Porque las implicaciones o las repercusiones sociales son distintas cuando uno habla de «genios», de «científicos» o de «políticos» que cuando uno habla de «vecinos», de «espectadores» o de «niños». Es más (los pies primero, Óscar; cuando seas mayor de edad te podrás tirar por el tobogán de cabeza): en contextos como este parque infantil, hablar de padres que cuidan a sus hijos, aun pensándolo como masculino genérico, podría favorecer la implicación de los varones en la crianza.

En esta pelea de perros en la que se ha convertido el debate sobre el sexo de la lengua casi todo el mundo va con todo y se azuzan soluciones sistemáticas y maximalistas: las duplicaciones a gogó y a gagá, el femenino genérico a machamartilla o el truquillo este de les niñes, que tiene la virtud, con todo, de ser lo más económico y lo que menos relieve da a la entrepierna.
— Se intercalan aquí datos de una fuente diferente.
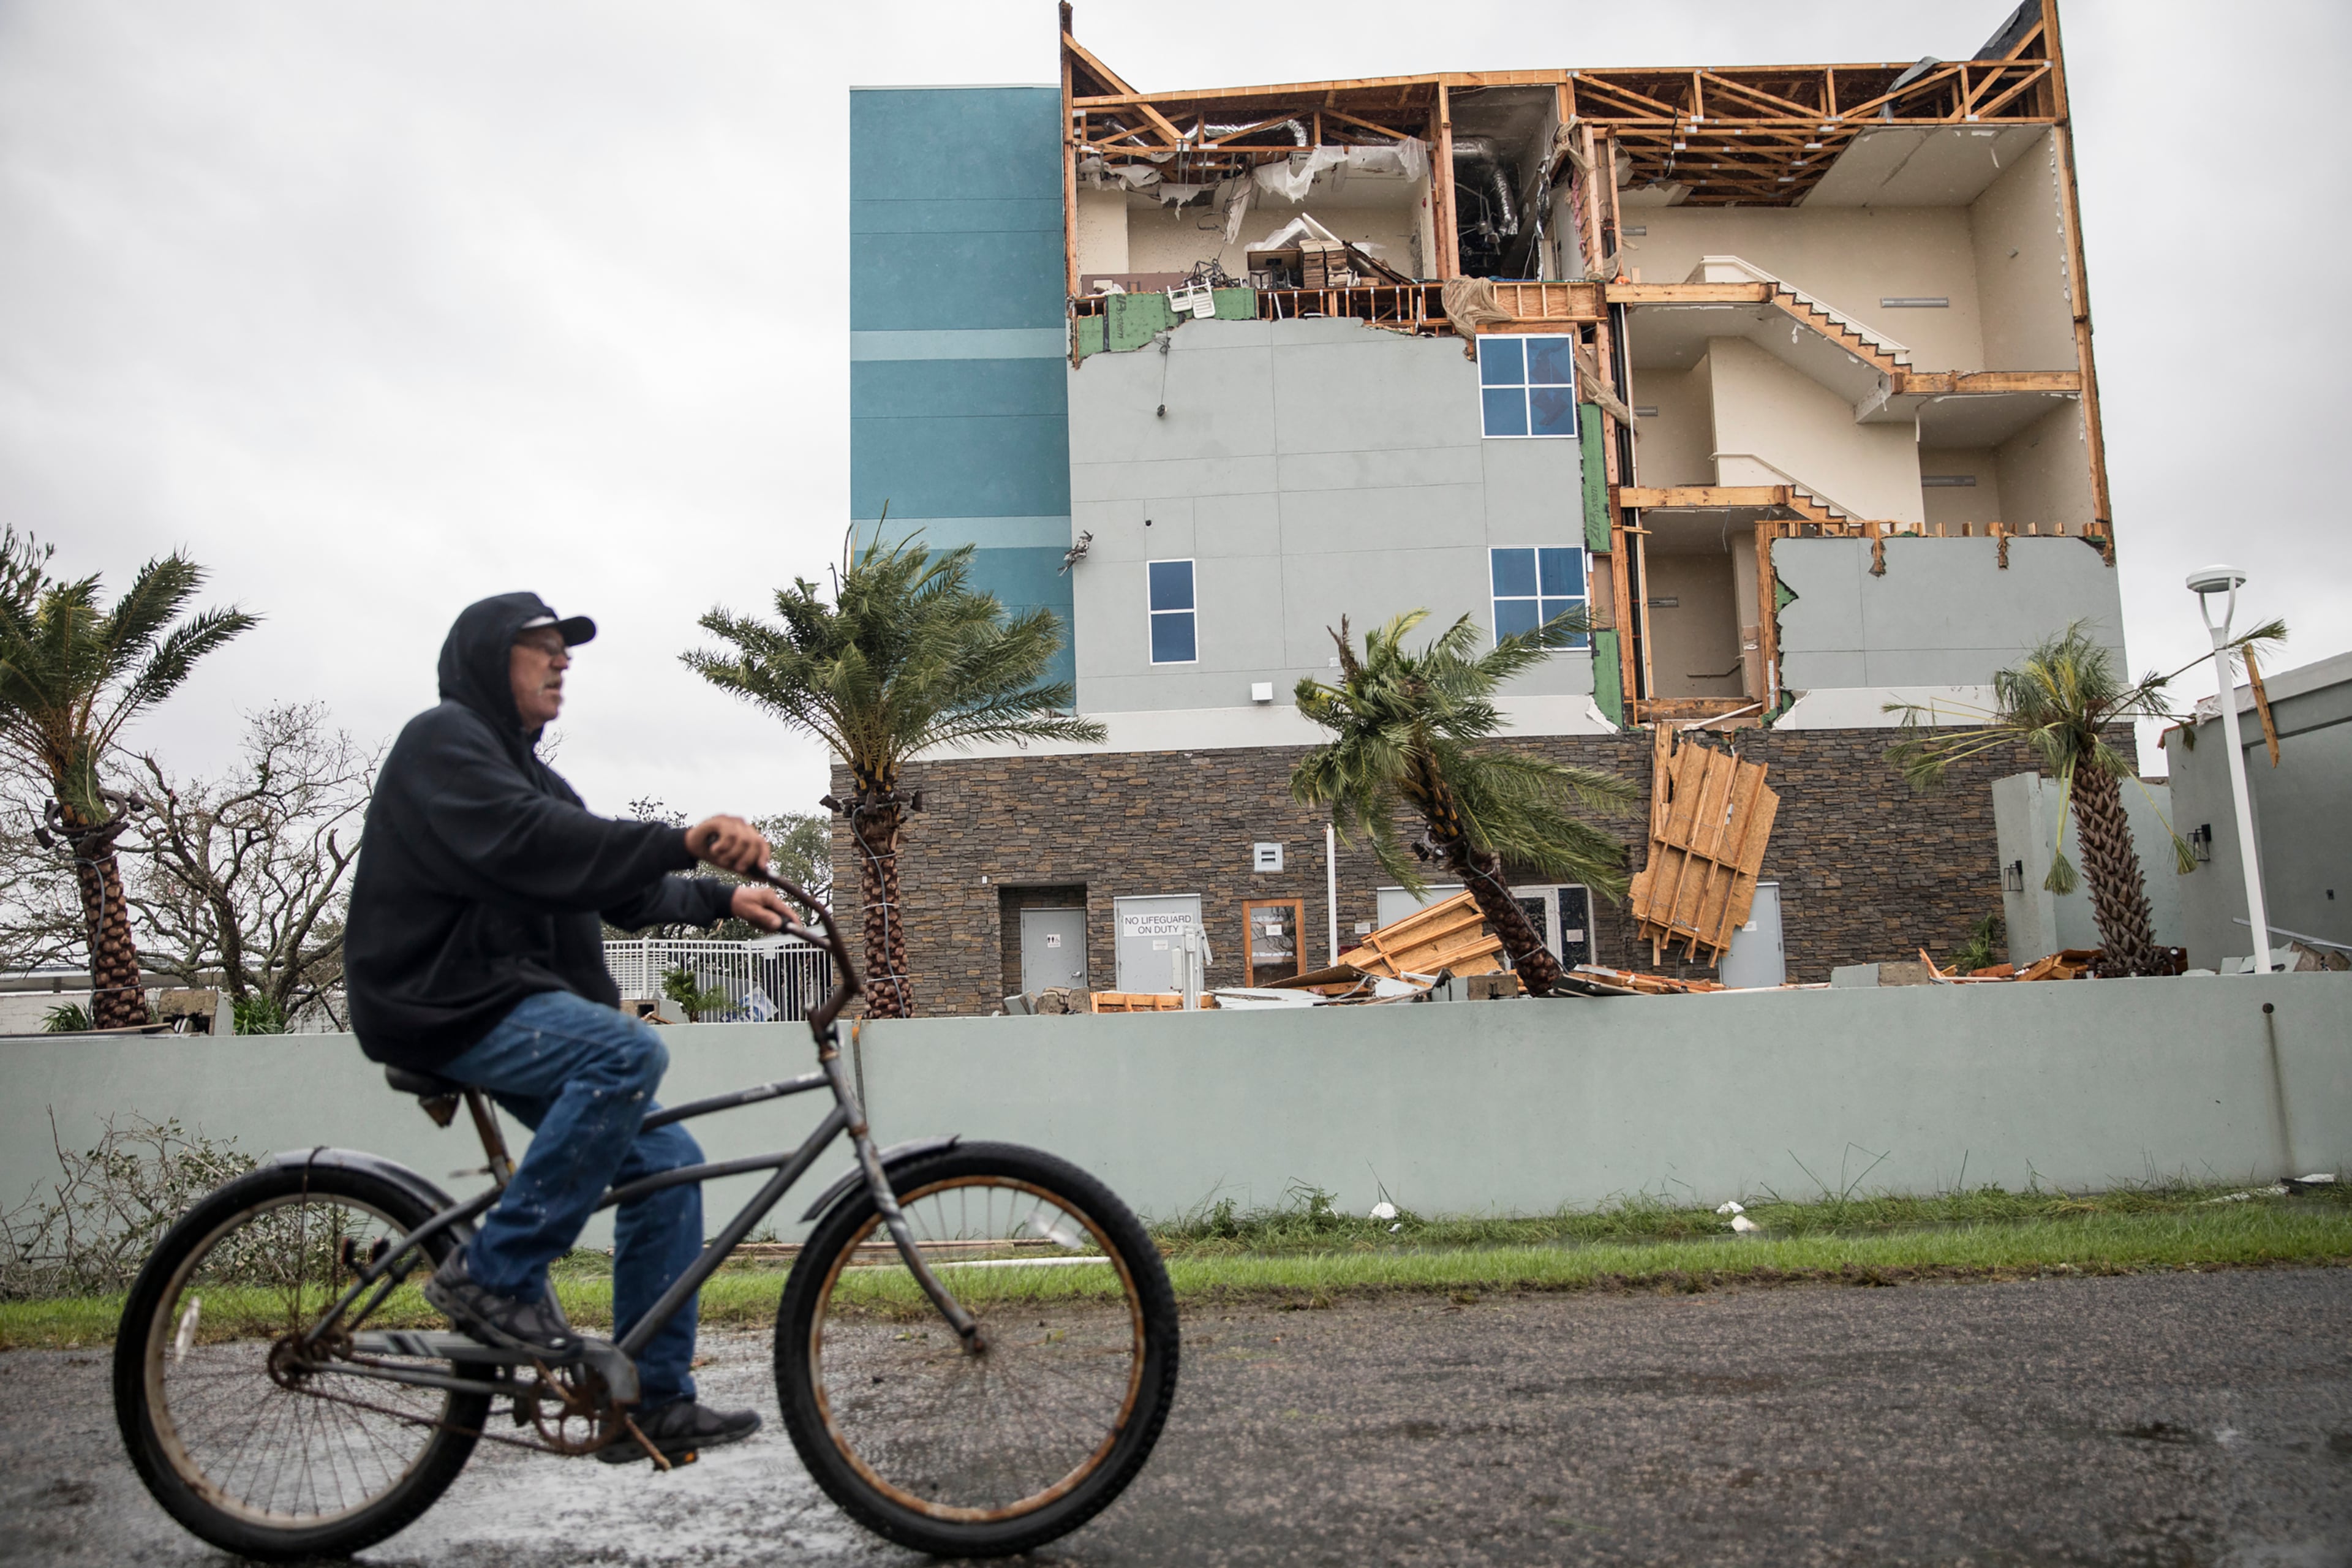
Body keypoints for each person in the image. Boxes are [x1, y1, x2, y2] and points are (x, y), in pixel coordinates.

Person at [345, 591, 793, 1465]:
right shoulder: (444, 744)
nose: (561, 663)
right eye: (540, 649)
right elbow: (533, 843)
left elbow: (608, 879)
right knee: (626, 1047)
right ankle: (491, 1276)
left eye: (566, 652)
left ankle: (650, 1402)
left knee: (668, 1164)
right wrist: (682, 837)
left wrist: (720, 898)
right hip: (438, 1000)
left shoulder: (528, 774)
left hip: (495, 1001)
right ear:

Pero el esfuerzo cognitivo que exigiría aplicar sin excepciones cualquiera estas propuestas no siempre será igual de rentable en términos políticos. Yo mismo acabo de decir «niñe» porque me agotaba y me incomodaba decidir el sexo —o el género culturalmente construido— de una persona de reducido tamaño y corta edad. A veces (deja de echarte arena por encima, bonito, que luego te pica el culo y no sabes por qué), a veces nos obcecamos en defender soluciones coherentes y sistemáticas como si el resto de nuestra vida no fuera ya el puto caos.